### Task to carry out
Reproduce the stretch from the line containing "Is it true that" through the end of the records below, and omit the pictures from your answer.

Chart comprehension data:
----

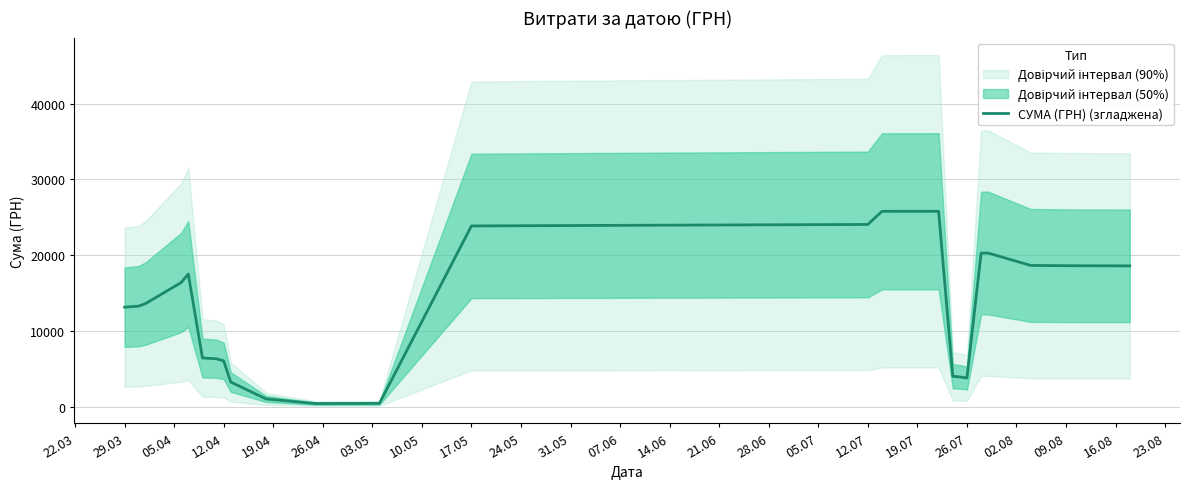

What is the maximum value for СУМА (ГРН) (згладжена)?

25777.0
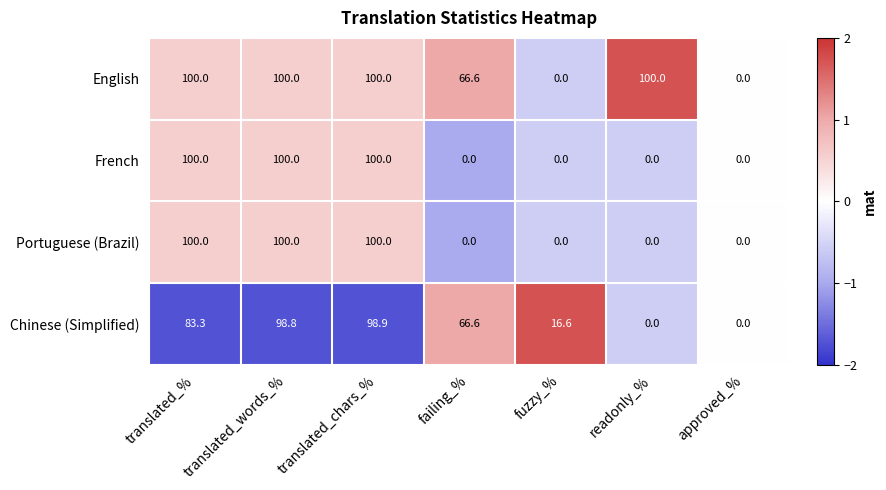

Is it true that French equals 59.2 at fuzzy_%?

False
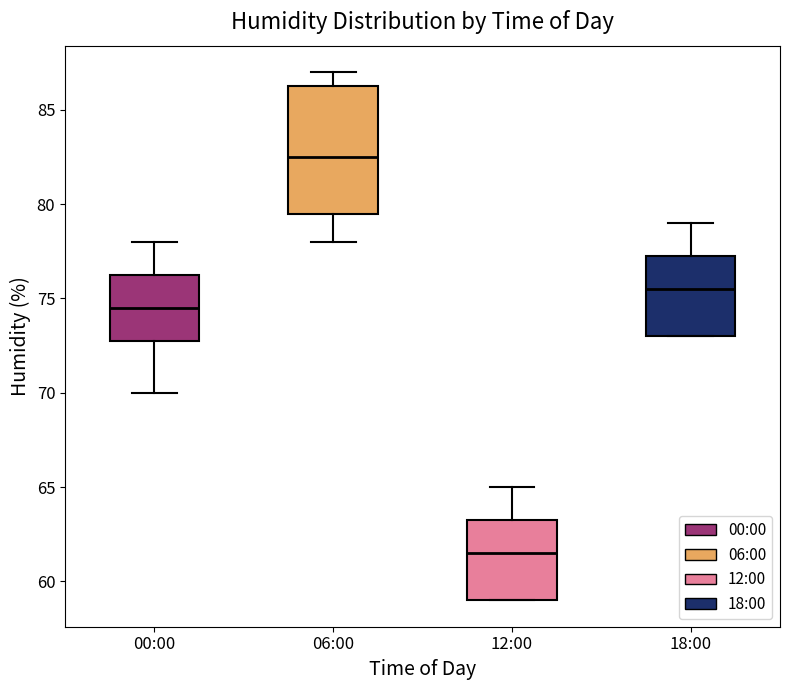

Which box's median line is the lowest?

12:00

----

### Solution to this exercise
Is it true that French equals 59.2 at fuzzy_%?

False

Which box's median line is the lowest?

12:00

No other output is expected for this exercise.